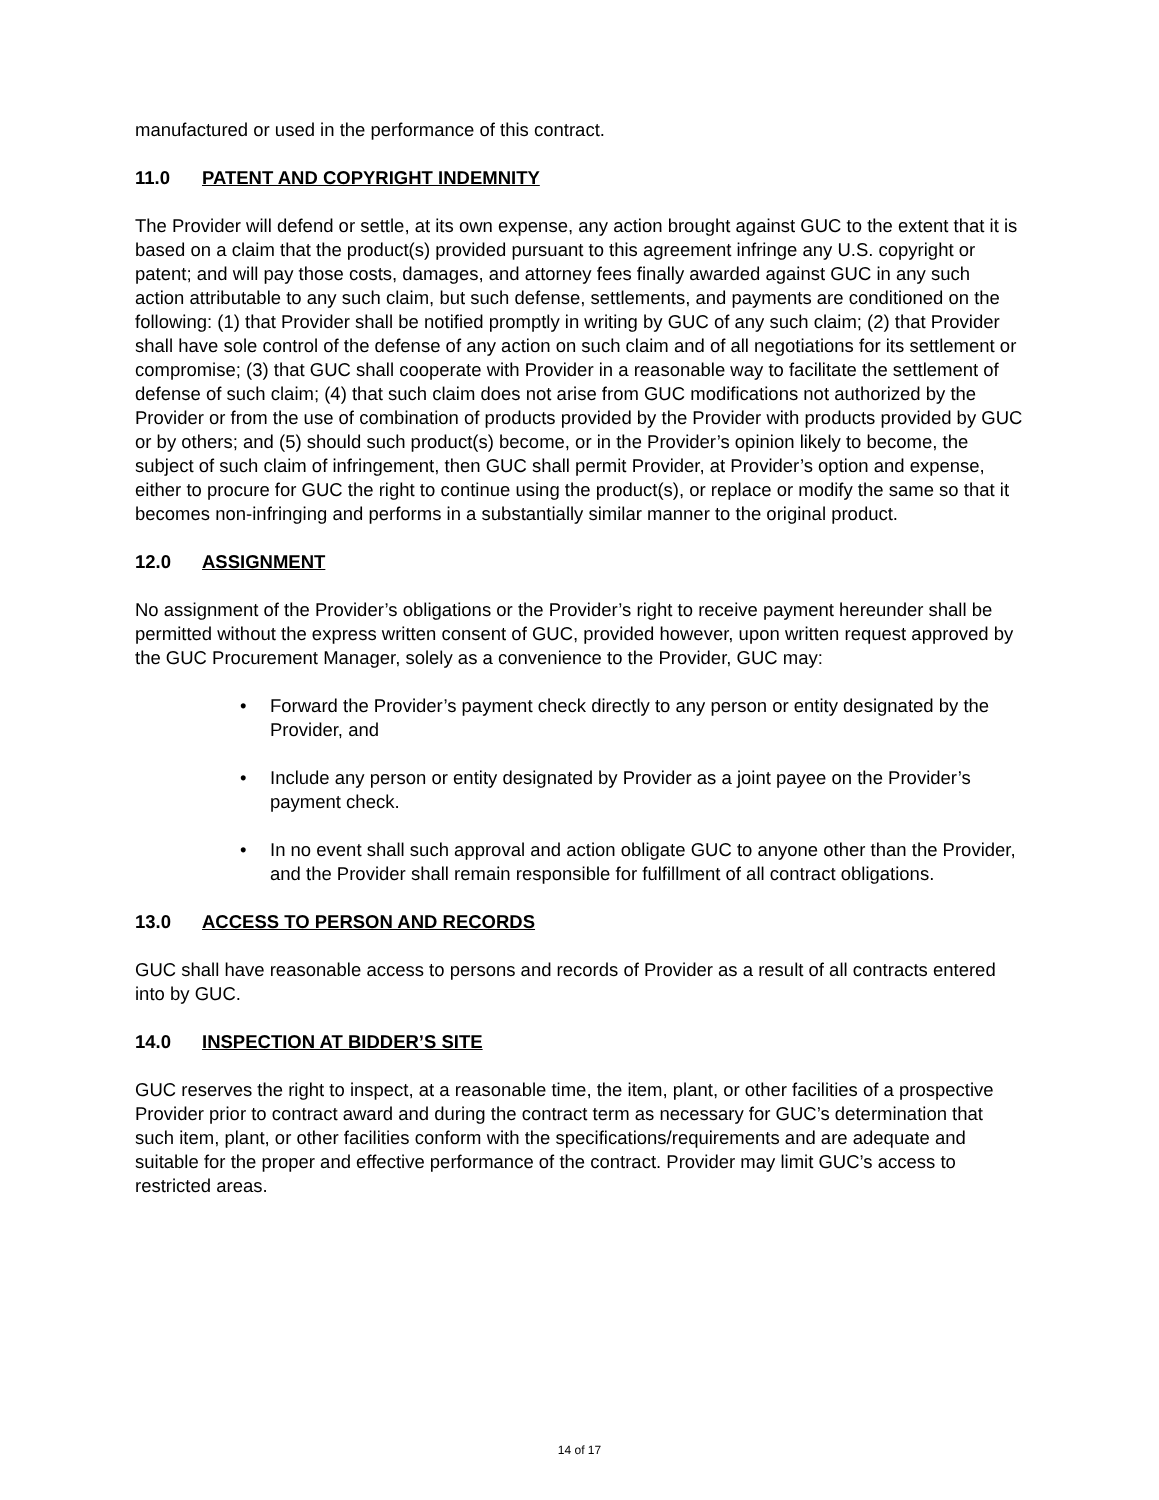manufactured or used in the performance of this contract.
11.0 PATENT AND COPYRIGHT INDEMNITY
The Provider will defend or settle, at its own expense, any action brought against GUC to the extent that it is based on a claim that the product(s) provided pursuant to this agreement infringe any U.S. copyright or patent; and will pay those costs, damages, and attorney fees finally awarded against GUC in any such action attributable to any such claim, but such defense, settlements, and payments are conditioned on the following: (1) that Provider shall be notified promptly in writing by GUC of any such claim; (2) that Provider shall have sole control of the defense of any action on such claim and of all negotiations for its settlement or compromise; (3) that GUC shall cooperate with Provider in a reasonable way to facilitate the settlement of defense of such claim; (4) that such claim does not arise from GUC modifications not authorized by the Provider or from the use of combination of products provided by the Provider with products provided by GUC or by others; and (5) should such product(s) become, or in the Provider’s opinion likely to become, the subject of such claim of infringement, then GUC shall permit Provider, at Provider’s option and expense, either to procure for GUC the right to continue using the product(s), or replace or modify the same so that it becomes non-infringing and performs in a substantially similar manner to the original product.
12.0 ASSIGNMENT
No assignment of the Provider’s obligations or the Provider’s right to receive payment hereunder shall be permitted without the express written consent of GUC, provided however, upon written request approved by the GUC Procurement Manager, solely as a convenience to the Provider, GUC may:
• Forward the Provider’s payment check directly to any person or entity designated by the Provider, and
• Include any person or entity designated by Provider as a joint payee on the Provider’s payment check.
• In no event shall such approval and action obligate GUC to anyone other than the Provider, and the Provider shall remain responsible for fulfillment of all contract obligations.
13.0 ACCESS TO PERSON AND RECORDS
GUC shall have reasonable access to persons and records of Provider as a result of all contracts entered into by GUC.
14.0 INSPECTION AT BIDDER’S SITE
GUC reserves the right to inspect, at a reasonable time, the item, plant, or other facilities of a prospective Provider prior to contract award and during the contract term as necessary for GUC’s determination that such item, plant, or other facilities conform with the specifications/requirements and are adequate and suitable for the proper and effective performance of the contract. Provider may limit GUC’s access to restricted areas.
14 of 17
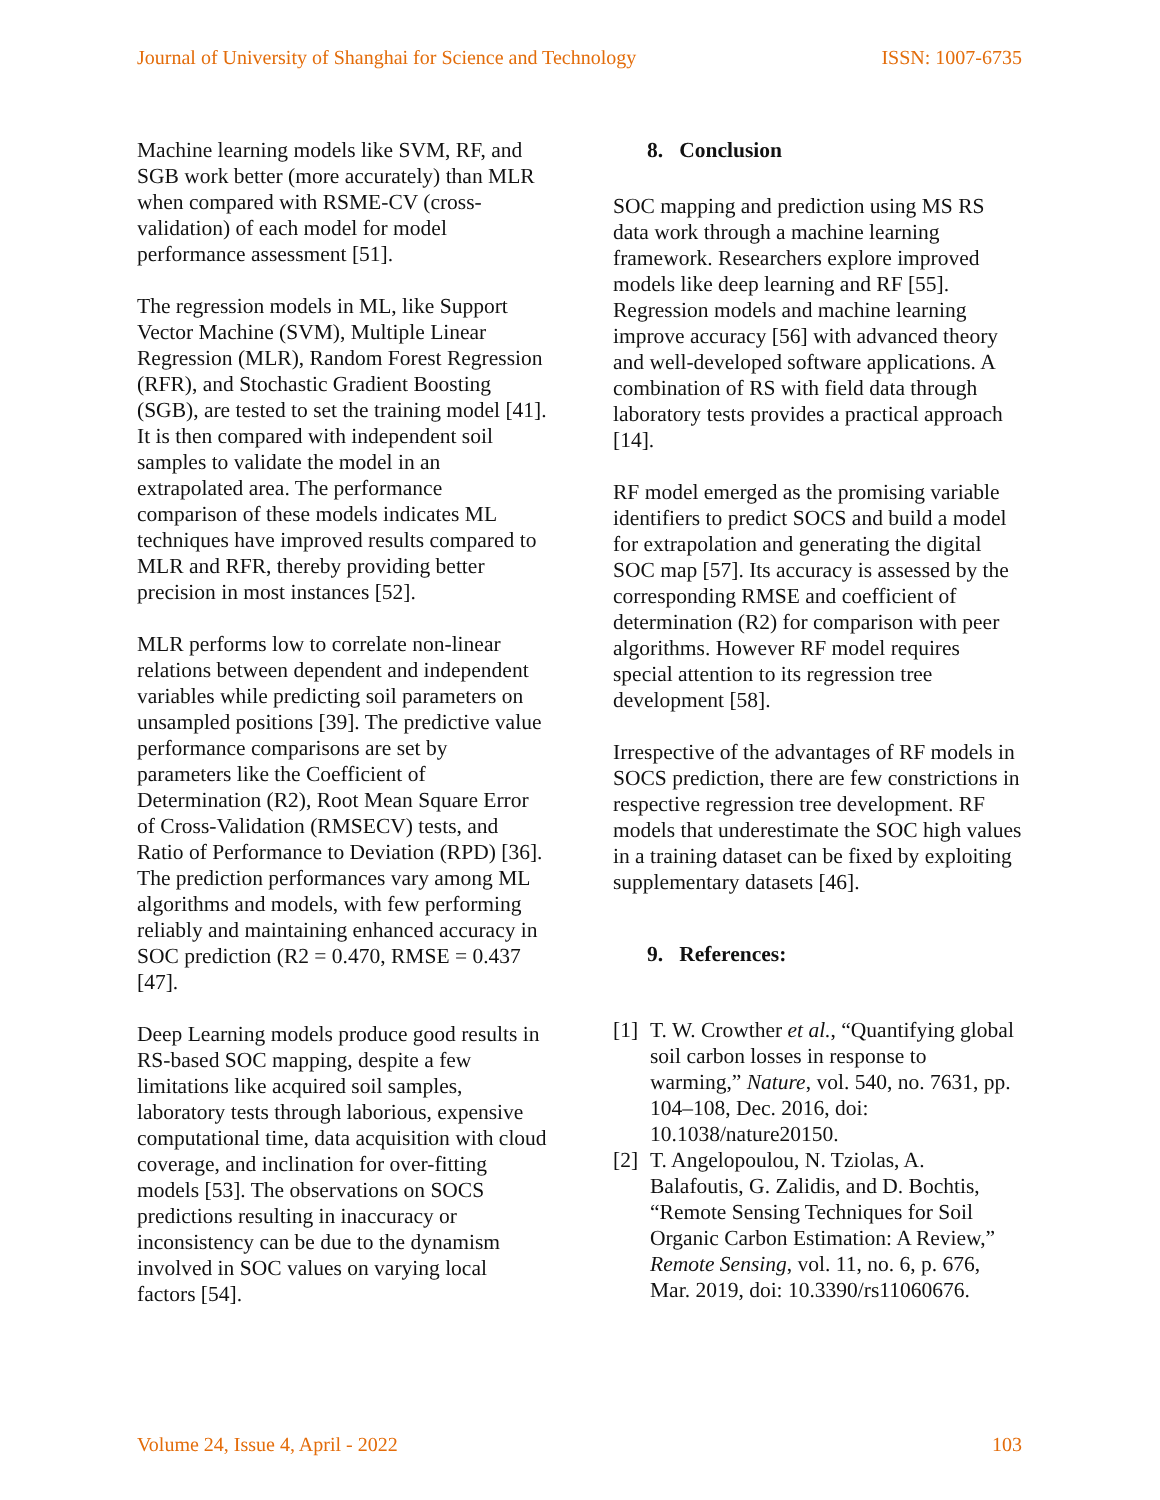Journal of University of Shanghai for Science and Technology ISSN: 1007-6735
Machine learning models like SVM, RF, and SGB work better (more accurately) than MLR when compared with RSME-CV (cross-validation) of each model for model performance assessment [51].
The regression models in ML, like Support Vector Machine (SVM), Multiple Linear Regression (MLR), Random Forest Regression (RFR), and Stochastic Gradient Boosting (SGB), are tested to set the training model [41]. It is then compared with independent soil samples to validate the model in an extrapolated area. The performance comparison of these models indicates ML techniques have improved results compared to MLR and RFR, thereby providing better precision in most instances [52].
MLR performs low to correlate non-linear relations between dependent and independent variables while predicting soil parameters on unsampled positions [39]. The predictive value performance comparisons are set by parameters like the Coefficient of Determination (R2), Root Mean Square Error of Cross-Validation (RMSECV) tests, and Ratio of Performance to Deviation (RPD) [36]. The prediction performances vary among ML algorithms and models, with few performing reliably and maintaining enhanced accuracy in SOC prediction (R2 = 0.470, RMSE = 0.437 [47].
Deep Learning models produce good results in RS-based SOC mapping, despite a few limitations like acquired soil samples, laboratory tests through laborious, expensive computational time, data acquisition with cloud coverage, and inclination for over-fitting models [53]. The observations on SOCS predictions resulting in inaccuracy or inconsistency can be due to the dynamism involved in SOC values on varying local factors [54].
8. Conclusion
SOC mapping and prediction using MS RS data work through a machine learning framework. Researchers explore improved models like deep learning and RF [55]. Regression models and machine learning improve accuracy [56] with advanced theory and well-developed software applications. A combination of RS with field data through laboratory tests provides a practical approach [14].
RF model emerged as the promising variable identifiers to predict SOCS and build a model for extrapolation and generating the digital SOC map [57]. Its accuracy is assessed by the corresponding RMSE and coefficient of determination (R2) for comparison with peer algorithms. However RF model requires special attention to its regression tree development [58].
Irrespective of the advantages of RF models in SOCS prediction, there are few constrictions in respective regression tree development. RF models that underestimate the SOC high values in a training dataset can be fixed by exploiting supplementary datasets [46].
9. References:
[1] T. W. Crowther et al., “Quantifying global soil carbon losses in response to warming,” Nature, vol. 540, no. 7631, pp. 104–108, Dec. 2016, doi: 10.1038/nature20150.
[2] T. Angelopoulou, N. Tziolas, A. Balafoutis, G. Zalidis, and D. Bochtis, “Remote Sensing Techniques for Soil Organic Carbon Estimation: A Review,” Remote Sensing, vol. 11, no. 6, p. 676, Mar. 2019, doi: 10.3390/rs11060676.
Volume 24, Issue 4, April - 2022 103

- - -

Instructions for the task:
Treat the line with "by the Provider, and" as the start and the line with "Machine learning models" as the end, and return exactly that span of the data above, both ends included, without pictures.

Response below:
• Forward the Provider’s payment check directly to any person or entity designated by the Provider, and
• Include any person or entity designated by Provider as a joint payee on the Provider’s payment check.
• In no event shall such approval and action obligate GUC to anyone other than the Provider, and the Provider shall remain responsible for fulfillment of all contract obligations.
13.0 ACCESS TO PERSON AND RECORDS
GUC shall have reasonable access to persons and records of Provider as a result of all contracts entered into by GUC.
14.0 INSPECTION AT BIDDER’S SITE
GUC reserves the right to inspect, at a reasonable time, the item, plant, or other facilities of a prospective Provider prior to contract award and during the contract term as necessary for GUC’s determination that such item, plant, or other facilities conform with the specifications/requirements and are adequate and suitable for the proper and effective performance of the contract. Provider may limit GUC’s access to restricted areas.
14 of 17
Journal of University of Shanghai for Science and Technology ISSN: 1007-6735
Machine learning models like SVM, RF, and SGB work better (more accurately) than MLR when compared with RSME-CV (cross-validation) of each model for model performance assessment [51].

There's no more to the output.